REQUIREMENTS: Write out word for word the stretch of the data below from the line containing "catalogue / barcode: US 1018437" through the line containing "locality: Lanham", including both of those lines.

--- begin AVAILABLE RECORDS ---

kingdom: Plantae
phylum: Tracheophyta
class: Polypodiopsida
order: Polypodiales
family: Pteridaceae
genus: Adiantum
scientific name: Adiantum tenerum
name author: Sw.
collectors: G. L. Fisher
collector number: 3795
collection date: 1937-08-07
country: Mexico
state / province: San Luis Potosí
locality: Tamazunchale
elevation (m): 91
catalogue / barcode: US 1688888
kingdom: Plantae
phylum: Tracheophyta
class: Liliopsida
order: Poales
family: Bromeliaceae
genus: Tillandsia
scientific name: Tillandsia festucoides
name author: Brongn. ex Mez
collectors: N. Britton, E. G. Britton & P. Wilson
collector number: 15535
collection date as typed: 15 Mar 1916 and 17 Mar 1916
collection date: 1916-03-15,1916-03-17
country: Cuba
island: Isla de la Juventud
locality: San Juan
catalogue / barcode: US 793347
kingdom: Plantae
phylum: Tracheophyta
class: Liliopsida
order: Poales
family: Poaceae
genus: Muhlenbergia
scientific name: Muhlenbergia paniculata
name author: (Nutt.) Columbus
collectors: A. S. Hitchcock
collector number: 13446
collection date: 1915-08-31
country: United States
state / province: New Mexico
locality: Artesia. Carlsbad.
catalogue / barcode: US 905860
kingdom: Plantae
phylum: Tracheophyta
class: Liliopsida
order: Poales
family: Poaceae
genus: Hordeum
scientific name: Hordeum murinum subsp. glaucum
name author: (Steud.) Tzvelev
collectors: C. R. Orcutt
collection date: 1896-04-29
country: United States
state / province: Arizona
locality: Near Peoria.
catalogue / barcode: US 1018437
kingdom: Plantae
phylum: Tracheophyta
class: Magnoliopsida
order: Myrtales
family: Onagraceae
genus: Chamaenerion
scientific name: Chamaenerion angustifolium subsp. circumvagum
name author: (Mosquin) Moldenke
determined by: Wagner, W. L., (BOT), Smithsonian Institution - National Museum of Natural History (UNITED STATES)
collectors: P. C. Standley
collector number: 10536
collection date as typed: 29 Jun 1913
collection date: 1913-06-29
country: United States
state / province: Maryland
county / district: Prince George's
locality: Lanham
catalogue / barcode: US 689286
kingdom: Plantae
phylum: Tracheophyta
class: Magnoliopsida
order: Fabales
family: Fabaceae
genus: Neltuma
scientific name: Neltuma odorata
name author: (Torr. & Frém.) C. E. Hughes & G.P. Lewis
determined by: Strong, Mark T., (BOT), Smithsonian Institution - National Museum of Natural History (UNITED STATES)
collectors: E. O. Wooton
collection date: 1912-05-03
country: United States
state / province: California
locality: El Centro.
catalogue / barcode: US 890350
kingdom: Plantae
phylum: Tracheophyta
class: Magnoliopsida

--- end AVAILABLE RECORDS ---

EXPECTED OUTPUT:
catalogue / barcode: US 1018437
kingdom: Plantae
phylum: Tracheophyta
class: Magnoliopsida
order: Myrtales
family: Onagraceae
genus: Chamaenerion
scientific name: Chamaenerion angustifolium subsp. circumvagum
name author: (Mosquin) Moldenke
determined by: Wagner, W. L., (BOT), Smithsonian Institution - National Museum of Natural History (UNITED STATES)
collectors: P. C. Standley
collector number: 10536
collection date as typed: 29 Jun 1913
collection date: 1913-06-29
country: United States
state / province: Maryland
county / district: Prince George's
locality: Lanham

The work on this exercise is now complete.